Comment by lern_too_spel
2 days ago
By access to FAANG, you mean they can issue court orders to surveil specific foreign accounts, right? Because that's what was in Snowden's docs.
2 days ago
By access to FAANG, you mean they can issue court orders to surveil specific foreign accounts, right? Because that's what was in Snowden's docs.
"NSA Secretly Tapped Google, Yahoo Data Centers, Report Says"
https://www.networkcomputing.com/data-center-networking/nsa-...
"A striking feature of proceedings at the Foreign Intelligence Surveillance Court (FISC) is that the executive always wins. Between 1979 and 2012—the first thirty-three years of the FISC’s existence—federal agencies submitted 33,900 ex parte requests to the court. The judges denied eleven and granted the rest: a 99.97% rate of approval."
https://www.stanfordlawreview.org/online/is-the-foreign-inte...
"The newspaper reported that in "more than a dozen classified rulings, the nation's surveillance court has created a secret body of law giving the National Security Agency the power to amass vast collections of data on Americans""

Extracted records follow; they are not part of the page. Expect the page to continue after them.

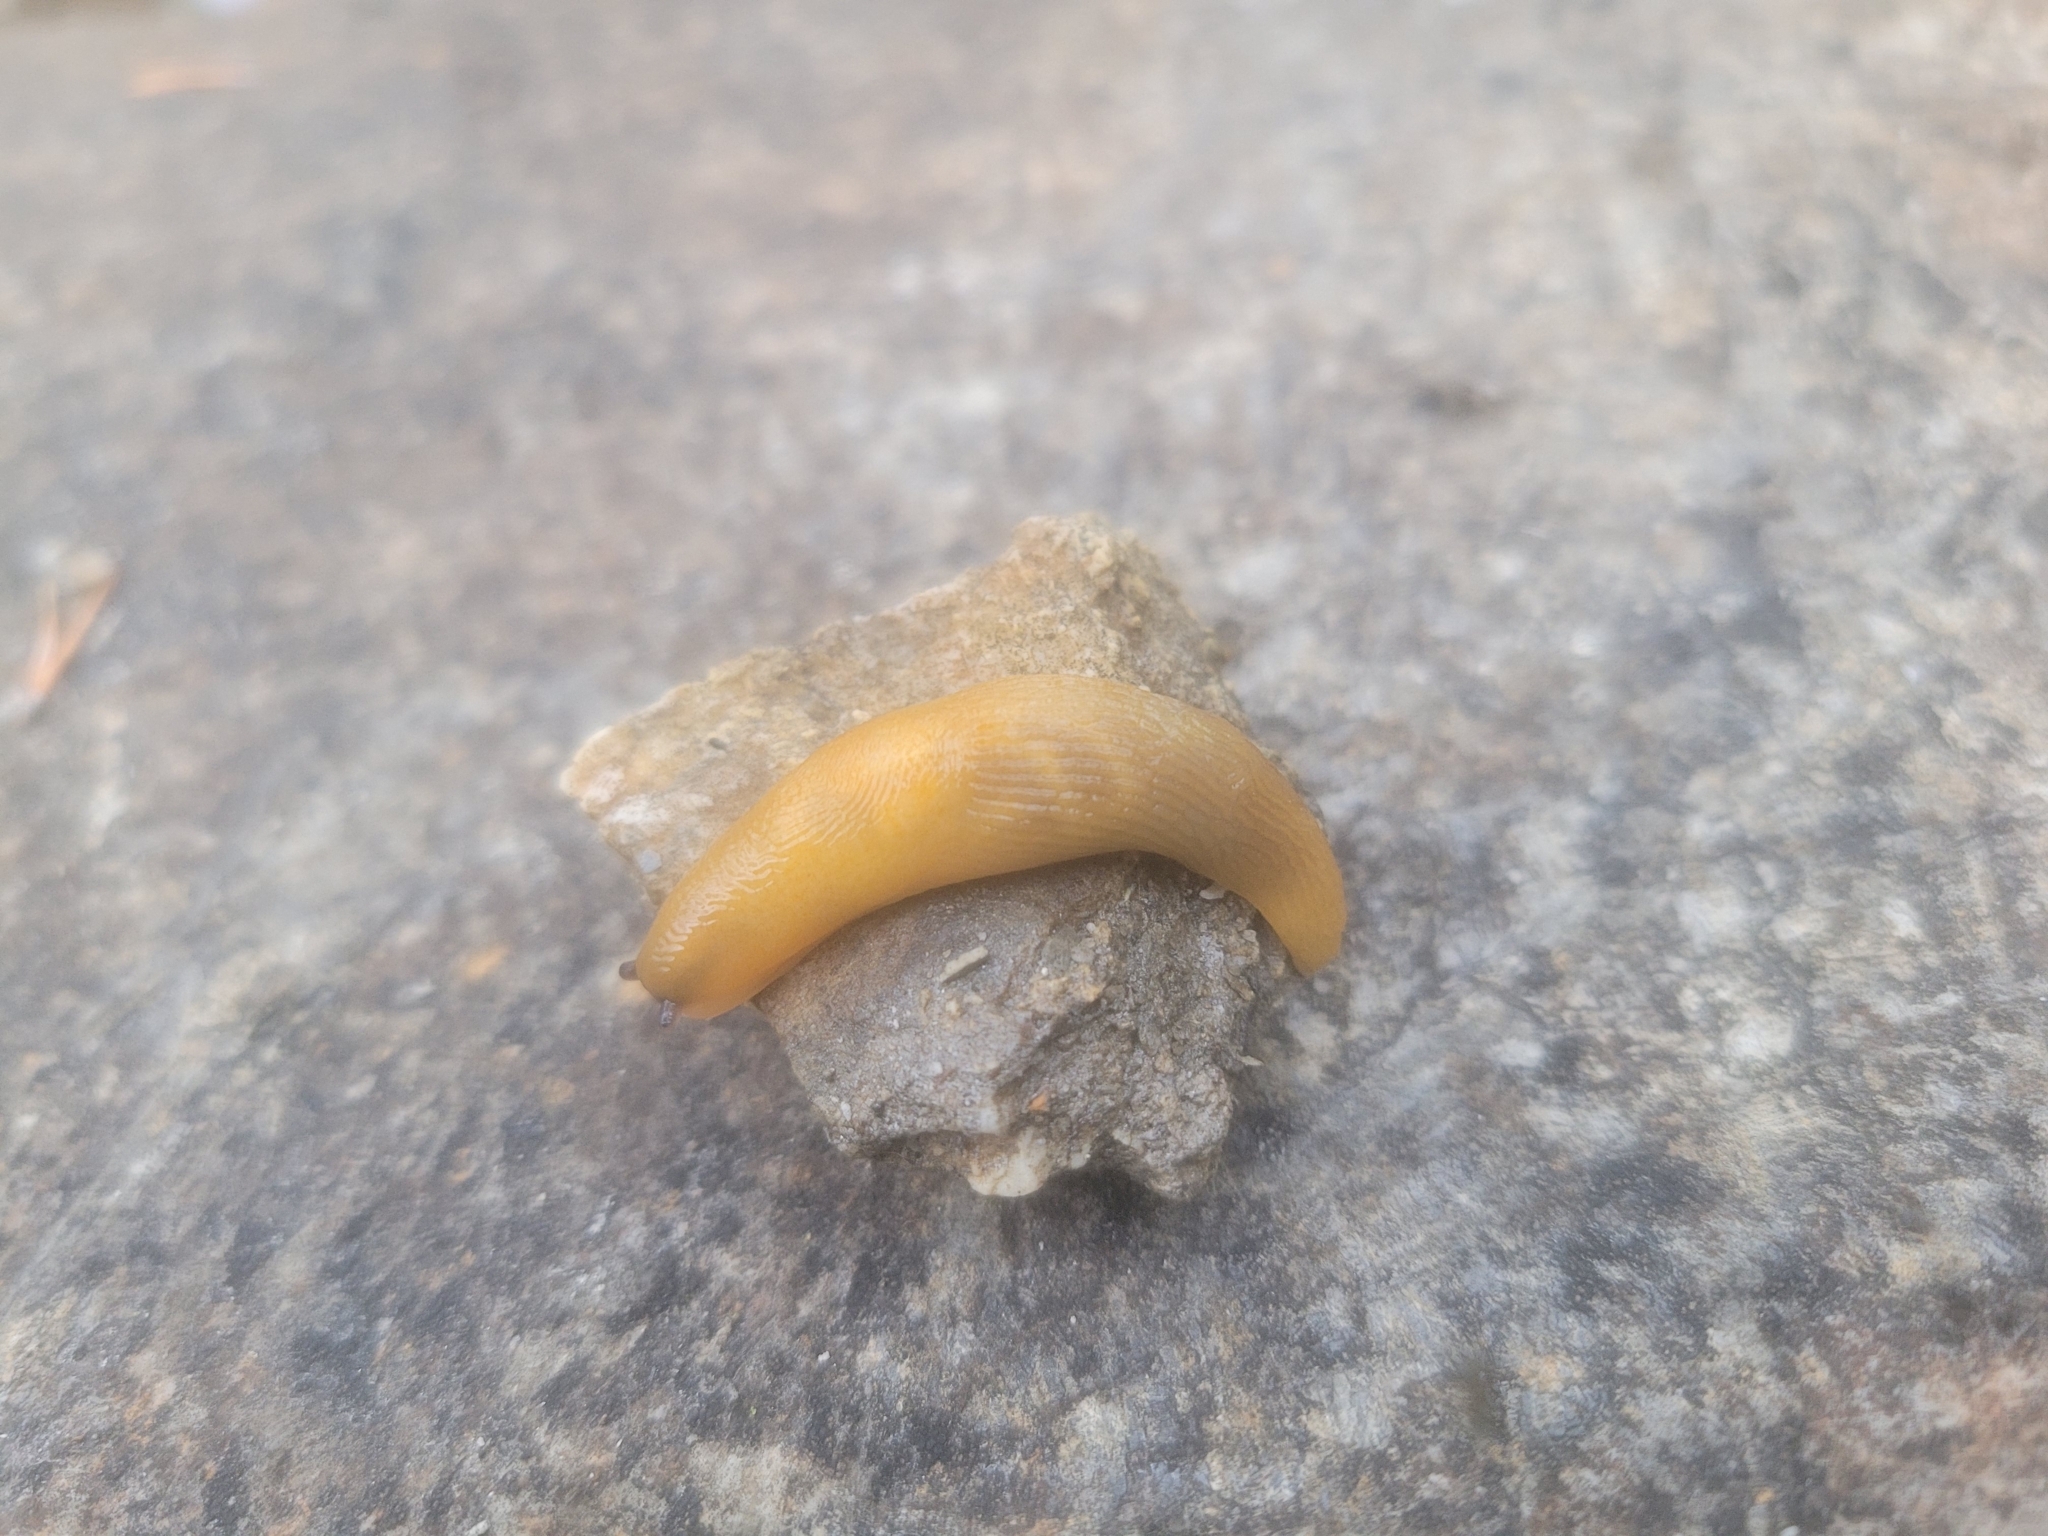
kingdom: Animalia
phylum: Mollusca
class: Gastropoda
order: Stylommatophora
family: Limacidae
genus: Malacolimax
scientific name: Malacolimax tenellus
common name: Lemon slug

https://en.wikipedia.org/wiki/United_States_Foreign_Intellig...
So, by "court order" do you mean secret law and secret trials with a history of always deciding against those who are being surveilled? Because that's what was in Snowden's docs.
> "NSA Secretly Tapped Google, Yahoo Data Centers, Report Says"
This was for extracting email envelope metadata to build a graph of who was contacting whom, a program that Snowden's leaks showed had already been shut down.
> "A striking feature of proceedings at the Foreign Intelligence Surveillance Court (FISC) is that the executive always wins. Between 1979 and 2012—the first thirty-three years of the FISC’s existence—federal agencies submitted 33,900 ex parte requests to the court. The judges denied eleven and granted the rest: a 99.97% rate of approval."
What do you think the approval rate for other court orders is? It's exactly the same.
> "The newspaper reported that in "more than a dozen classified rulings, the nation's surveillance court has created a secret body of law giving the National Security Agency the power to amass vast collections of data on Americans"
This reporting was at odds with what the leaked documents said and was later walked back.
> So, by "court order" do you mean secret law and secret trials with a history of always deciding against those who are being surveilled? Because that's what was in Snowden's docs.
That explicitly was not in Snowden's docs. The law is public, and warrants are almost always granted. In this case, as Snowden's docs said, the court orders are for foreigners, living outside the U.S.
> This was for extracting email envelope metadata to build a graph of who was contacting whom, a program that Snowden's leaks showed had already been shut down.
"According to Victor Marchetti, a former special assistant to the deputy director of the Central Intelligence Agency (CIA), a limited hangout is "spy jargon for a favorite and frequently used gimmick of the clandestine professionals. When their veil of secrecy is shredded and they can no longer rely on a phony cover story to misinform the public, they resort to admitting—sometimes even volunteering—some of the truth while still managing to withhold the key and damaging facts in the case."
https://en.wikipedia.org/wiki/Limited_hangout
In fact, NSA's own slide deck, an excerpt of which can be viewed here: https://www.cnet.com/tech/services-and-software/fiber-optic-... indicate that all Google services including Gmail, Docs, Maps, and others were subject to interception.
Additional NSA slides here: https://www.cnet.com/tech/tech-industry/new-slides-reveal-gr... detail email, chat, video, voice, photos, stored data, VoIP, file transfers, video conferencing, notifications, social networking details, and the ever ominous "Special Requests".
> What do you think the approval rate for other court orders is? It's exactly the same.
"Two wrongs make a right" is considered "one of the most common fallacies in Western philosophy".
https://en.wikipedia.org/wiki/Two_wrongs_don%27t_make_a_righ...
> This reporting was at odds with what the leaked documents said and was later walked back.
The linked article: https://en.wikipedia.org/wiki/United_States_Foreign_Intellig... contains 96 references to reporting from 2004 to 2021 from a wide variety of sources. The word "retraction" does not appear once. Among the cited sources are many examples such as:
A former federal judge who served on a secret court overseeing the National Security Agency's secret surveillance programs said Tuesday the panel is independent but flawed because only the government's side is represented effectively in its deliberations.
"Anyone who has been a judge will tell you a judge needs to hear both sides of a case," said James Robertson, a former federal district judge based in Washington who served on the secret Foreign Intelligence Surveillance Act court for three years between 2002 and 2005.